The Supermicro bust that choked the grey market
The inflection point in the price surge traces directly to the arrest of Yih-Shyan ‘Wally’ Liaw, co-founder of Supermicro, on 19 March 2026. US federal prosecutors unsealed an indictment alleging that Liaw, Supermicro’s Taiwan general manager Ruei-Tsang Chang, and contractor Ting-Wei Sun conspired to divert roughly $2.5 billion in Supermicro servers, containing Nvidia’s export-controlled Blackwell-class AI chips, to Chinese buyers via a Southeast Asian pass-through company.
The scheme involved swapping serial numbers using heat guns, fabricating paperwork, and using fake replica servers to deceive government auditors.
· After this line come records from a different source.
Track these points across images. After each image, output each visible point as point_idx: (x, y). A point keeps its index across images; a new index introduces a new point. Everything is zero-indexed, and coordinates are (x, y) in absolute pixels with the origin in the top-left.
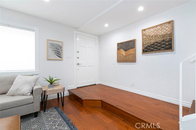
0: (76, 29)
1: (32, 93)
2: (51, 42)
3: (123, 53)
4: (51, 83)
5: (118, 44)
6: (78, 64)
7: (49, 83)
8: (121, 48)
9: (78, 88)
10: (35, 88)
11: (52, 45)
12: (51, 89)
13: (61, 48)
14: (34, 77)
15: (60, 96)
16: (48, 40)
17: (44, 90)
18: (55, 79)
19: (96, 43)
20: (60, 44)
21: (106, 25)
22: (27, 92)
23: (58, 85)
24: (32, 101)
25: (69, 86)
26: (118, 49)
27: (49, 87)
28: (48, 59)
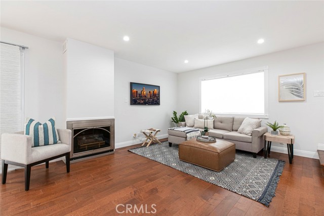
16: (280, 77)
22: (248, 132)
25: (320, 145)
27: (272, 133)
28: (281, 101)
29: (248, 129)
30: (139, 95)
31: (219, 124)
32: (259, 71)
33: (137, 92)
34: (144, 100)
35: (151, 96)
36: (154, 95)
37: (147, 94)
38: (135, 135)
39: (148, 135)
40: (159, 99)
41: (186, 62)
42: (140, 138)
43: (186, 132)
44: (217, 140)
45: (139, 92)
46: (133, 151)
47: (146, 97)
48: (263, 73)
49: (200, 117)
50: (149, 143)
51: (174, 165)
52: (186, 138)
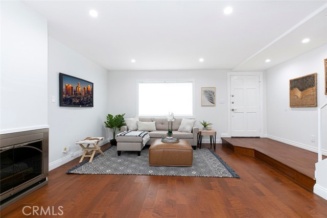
0: (231, 70)
1: (192, 132)
2: (205, 89)
3: (299, 93)
4: (205, 126)
5: (291, 81)
6: (233, 110)
7: (203, 126)
8: (295, 87)
9: (232, 137)
10: (194, 128)
11: (206, 92)
12: (205, 131)
13: (214, 94)
14: (192, 120)
15: (212, 143)
16: (202, 88)
17: (200, 131)
18: (207, 123)
19: (260, 82)
21: (268, 61)
22: (189, 130)
23: (211, 130)
24: (192, 137)
25: (222, 134)
26: (291, 88)
27: (203, 129)
28: (202, 106)
29: (189, 128)
30: (75, 91)
31: (161, 126)
32: (189, 82)
33: (72, 88)
34: (79, 98)
35: (85, 94)
36: (88, 92)
37: (82, 91)
38: (65, 149)
39: (86, 147)
40: (92, 97)
41: (133, 61)
42: (71, 153)
43: (142, 135)
44: (180, 140)
45: (74, 88)
46: (76, 171)
47: (80, 94)
48: (192, 83)
49: (142, 120)
50: (92, 156)
51: (151, 172)
52: (142, 142)
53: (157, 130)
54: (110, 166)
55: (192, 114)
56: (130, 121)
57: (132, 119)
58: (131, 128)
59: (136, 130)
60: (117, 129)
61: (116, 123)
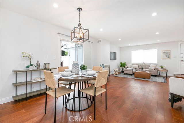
1: (155, 70)
2: (164, 52)
4: (162, 68)
6: (182, 61)
10: (156, 68)
13: (169, 53)
14: (156, 65)
16: (162, 51)
17: (159, 69)
18: (163, 66)
20: (169, 51)
23: (165, 69)
25: (175, 72)
27: (161, 69)
28: (162, 59)
29: (153, 68)
39: (115, 71)
46: (115, 76)
49: (133, 64)
50: (117, 74)
51: (135, 78)
52: (132, 71)
53: (139, 68)
54: (122, 75)
55: (156, 62)
56: (129, 65)
57: (129, 64)
58: (128, 67)
59: (131, 68)
60: (124, 67)
61: (123, 65)
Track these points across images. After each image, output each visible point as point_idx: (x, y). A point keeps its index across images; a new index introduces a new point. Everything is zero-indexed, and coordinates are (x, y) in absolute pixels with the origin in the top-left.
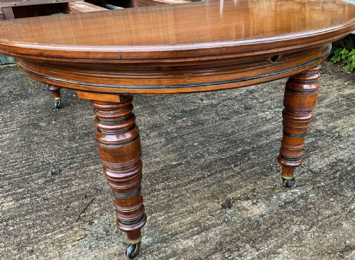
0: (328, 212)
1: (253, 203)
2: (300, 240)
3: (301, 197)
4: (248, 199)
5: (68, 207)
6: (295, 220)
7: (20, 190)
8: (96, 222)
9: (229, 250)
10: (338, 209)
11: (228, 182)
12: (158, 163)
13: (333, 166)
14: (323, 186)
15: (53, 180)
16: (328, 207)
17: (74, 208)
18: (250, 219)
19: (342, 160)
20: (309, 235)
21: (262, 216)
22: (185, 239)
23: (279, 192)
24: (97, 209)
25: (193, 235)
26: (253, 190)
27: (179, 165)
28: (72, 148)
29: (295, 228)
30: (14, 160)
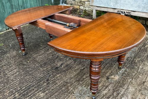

Liaw and Sun subsequently pleaded not guilty; Chang remains a fugitive.
Supermicro’s shares fell 33% on the day the indictment was unsealed, erasing more than $6 billion in market capitalisation. Liaw resigned from the board immediately.
The prosecution is the highest-profile enforcement action yet under the AI chip export control regime the US has been tightening since 2022, and its effect on grey market supply appears to have been immediate: the arrest signalled to the broader network of brokers, logistics companies, and intermediaries that the enforcement risk had materially increased, sharply reducing the volume of hardware being diverted through unofficial channels.
NVIDIA has publicly distanced itself from the grey market supply chain, stating that the B300 is restricted from sale in China and that partners must comply strictly with export rules.